The etiology of IgA vasculitis remains unknown. It occurs in genetically susceptible individuals and is triggered by environmental factors such as infection or medications [16]. Here, infective endocarditis with MRSA bacteremia caused IgA vasculitis. The patient had hospitalized with AV graft infection 1 month ago, infective endocarditis could be intercurrent infection masked by antibiotic use. Also, infective endocarditis could be induced by AV graft infection consequently. However, during previous admission, the infected AV graft had been surgically removed with enough duration of antibiotic use. When the patient had discharged, he had any other symptom of infective endocarditis including fever. Although mucosal infection is the major cause of IgA vasculitis, several cases of IgA vasculitis with infective endocarditis have been reported. More than half of the patients reported as IgA-vasculitis-related infective endocarditis had risk factors for infective endocarditis such as intravenous drug use, history of infective endocarditis, congenital heart disease and hepatitis C infection [10, 17,18,19,20]. Hemodialysis is also a risk factor for infective endocarditis because of recurrent venipuncture. Therefore, infective endocarditis should be considered when purpura is noticed in patients undergoing hemodialysis. A few cases of IgA vasculitis triggered by C. difficile infection have been reported [21]. However, here, colonoscopy revealed gastrointestinal tract involvement. We therefore considered C. difficile infection as an independent complication due to previous antibiotic use which was administered 1 month ago.

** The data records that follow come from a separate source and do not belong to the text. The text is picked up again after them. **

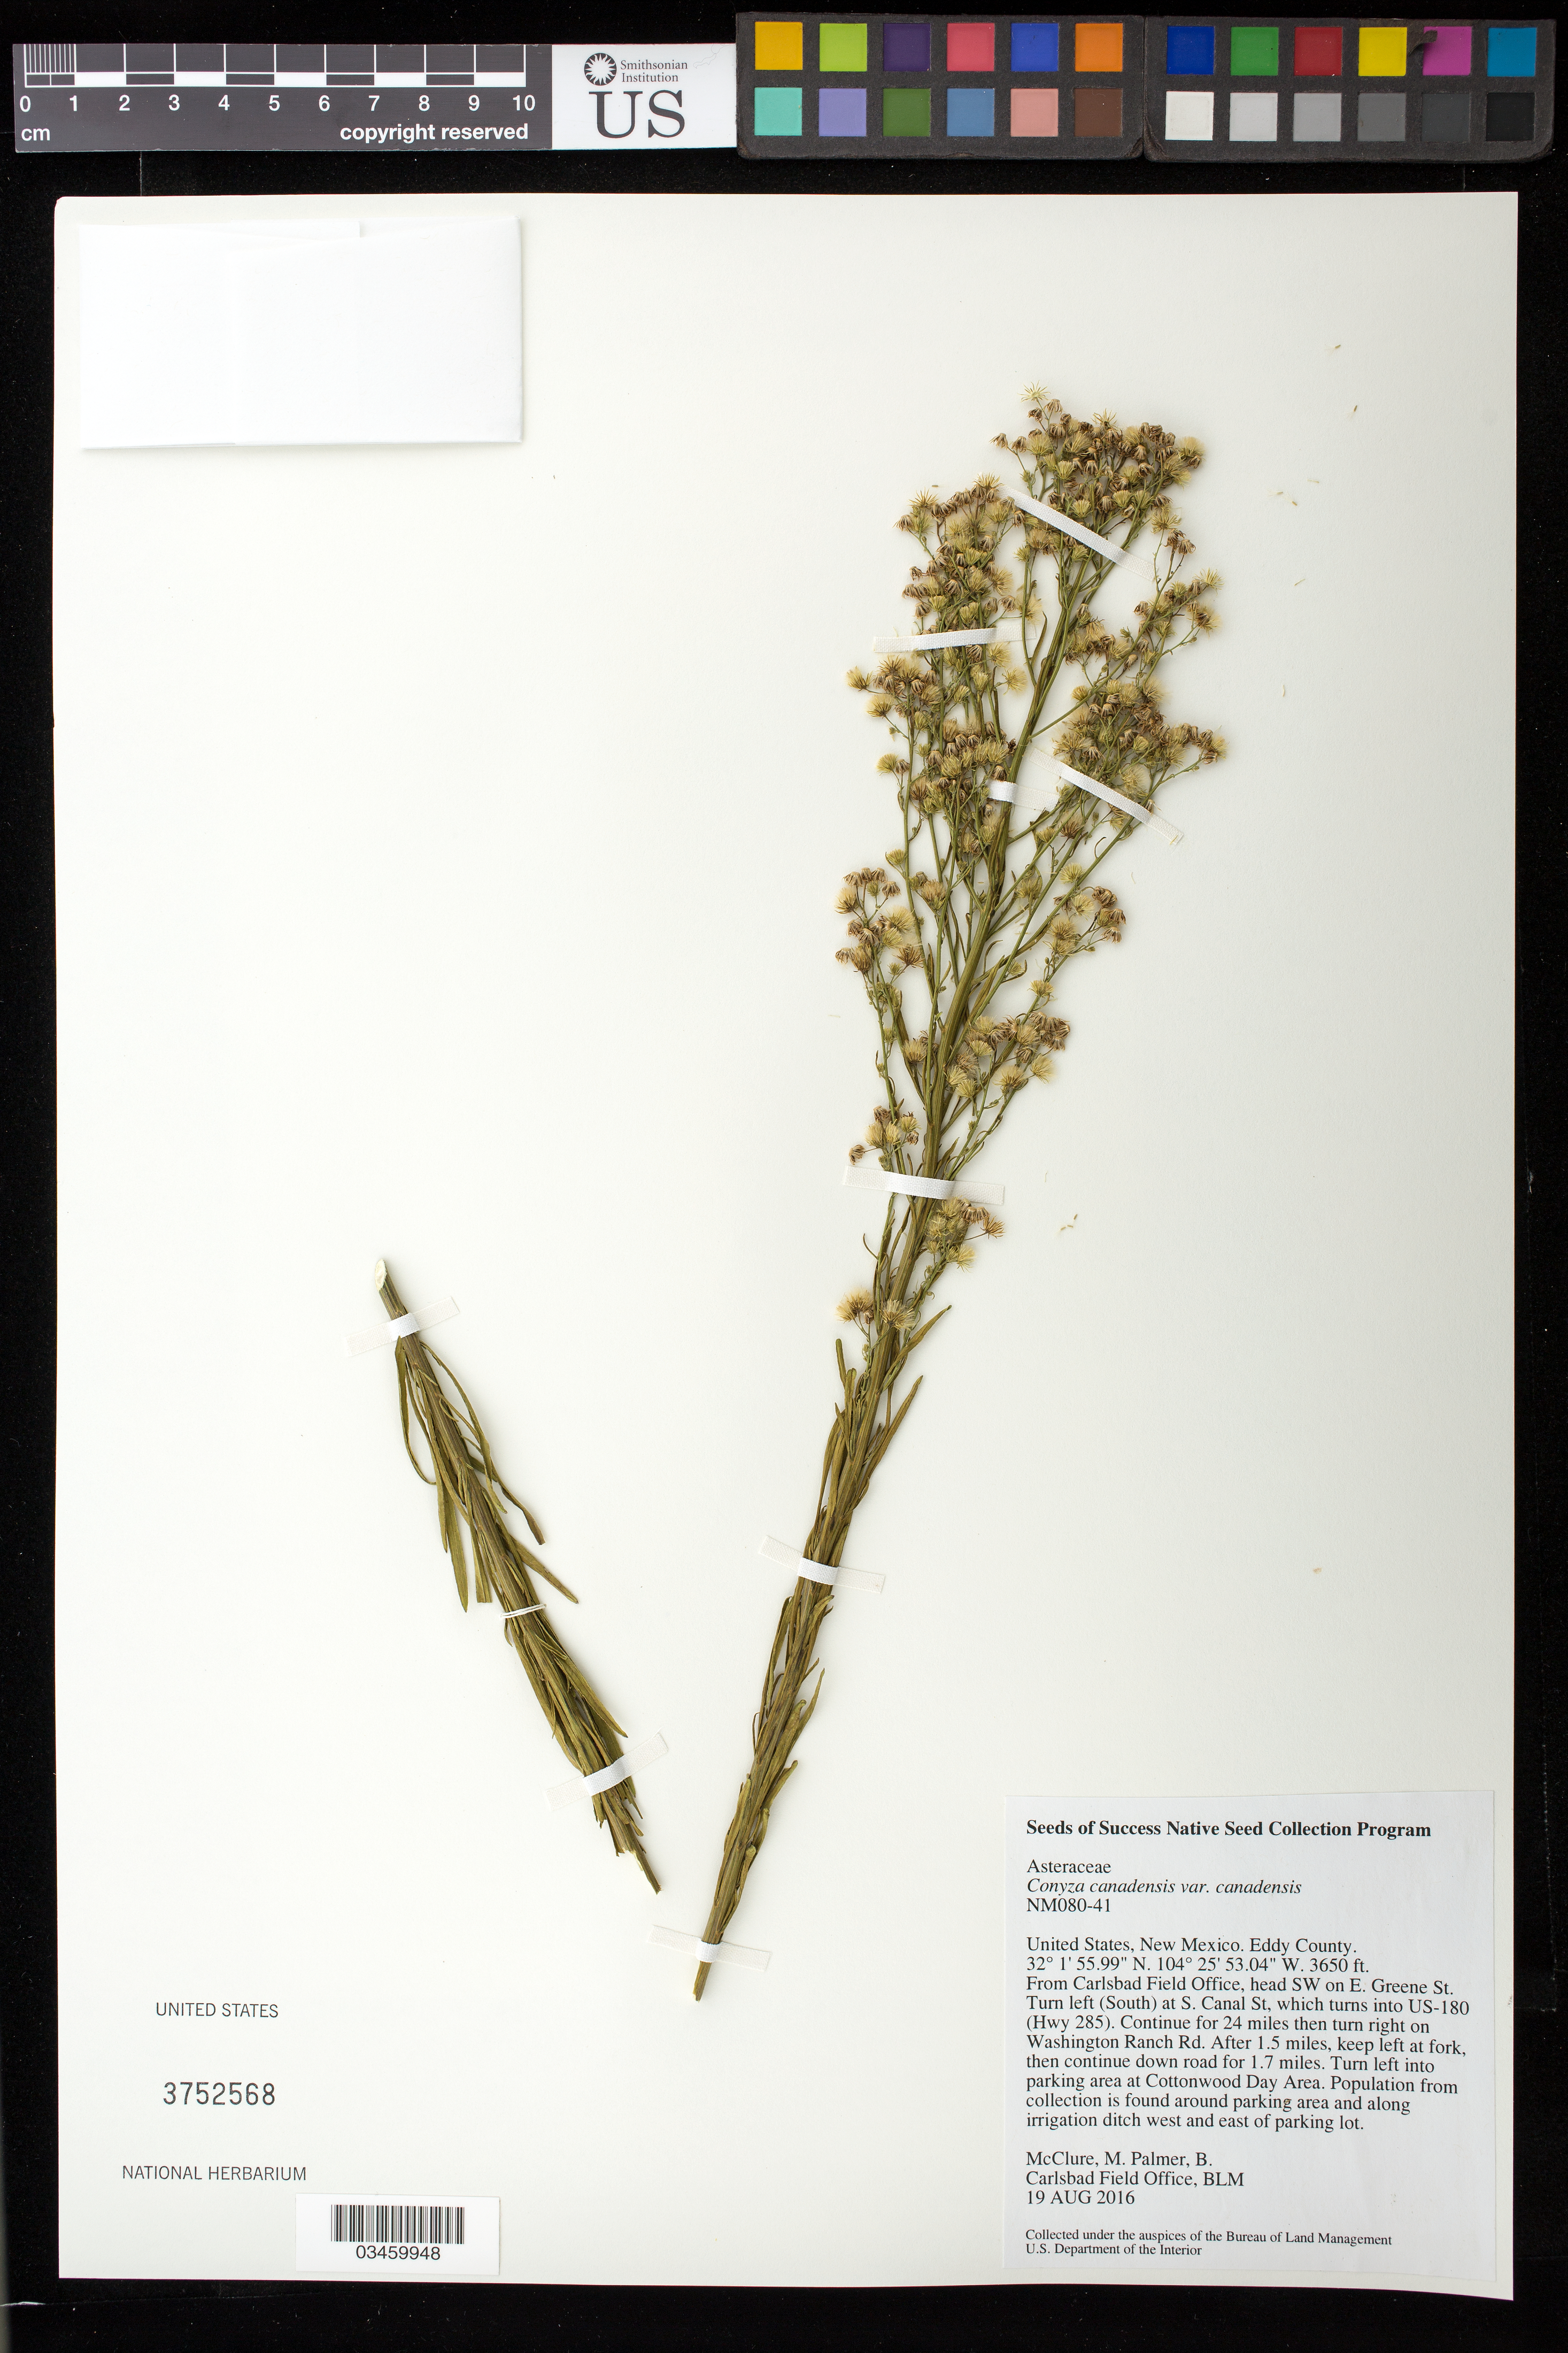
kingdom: Plantae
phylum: Tracheophyta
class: Magnoliopsida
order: Asterales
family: Asteraceae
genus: Conyza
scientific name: Conyza canadensis var. canadensis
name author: (L.) Cronq.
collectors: M. McClure & B. Palmer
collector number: NM080-41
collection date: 2016-08-19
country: United States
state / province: New Mexico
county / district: Eddy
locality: Washington Ranch, Cottonwood Day Use Area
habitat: R042XC017NM â€“ Population located along irrigation ditch and recreational trail.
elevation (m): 1113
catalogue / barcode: US 3752568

Because IgA vasculitis recovers spontaneously, its treatment is often symptomatic. In cases with severe gastrointestinal and renal impairment, steroid treatment is required. Corticosteroids relieve arthralgia/arthritis and abdominal pain but are not effective against skin purpura in IgA vasculitis [3, 4]. Our patient was not initially administered steroids because of the risk of aggravation of bacterial infection and infective endocarditis. But lower leg purpura, gastrointestinal and joint symptoms aggravated which could not be correlated with infection course. This clinical course could not be explained by infective endocarditis alone. We administered low-dose steroids with closed monitoring of bacterial infection, and his symptoms improved.

In conclusion, we report the first case of IgA vasculitis triggered by infective endocarditis in a Korean patient undergoing hemodialysis. Patients undergoing hemodialysis are at a high risk of infection because of immune dysfunction and frequent venipuncture. The incidence of infective endocarditis associated with IgA vasculitis is very low, but it has been repeatedly reported. Therefore, it is necessary to consider infective endocarditis in patients with clinical features that indicate IgA vasculitis.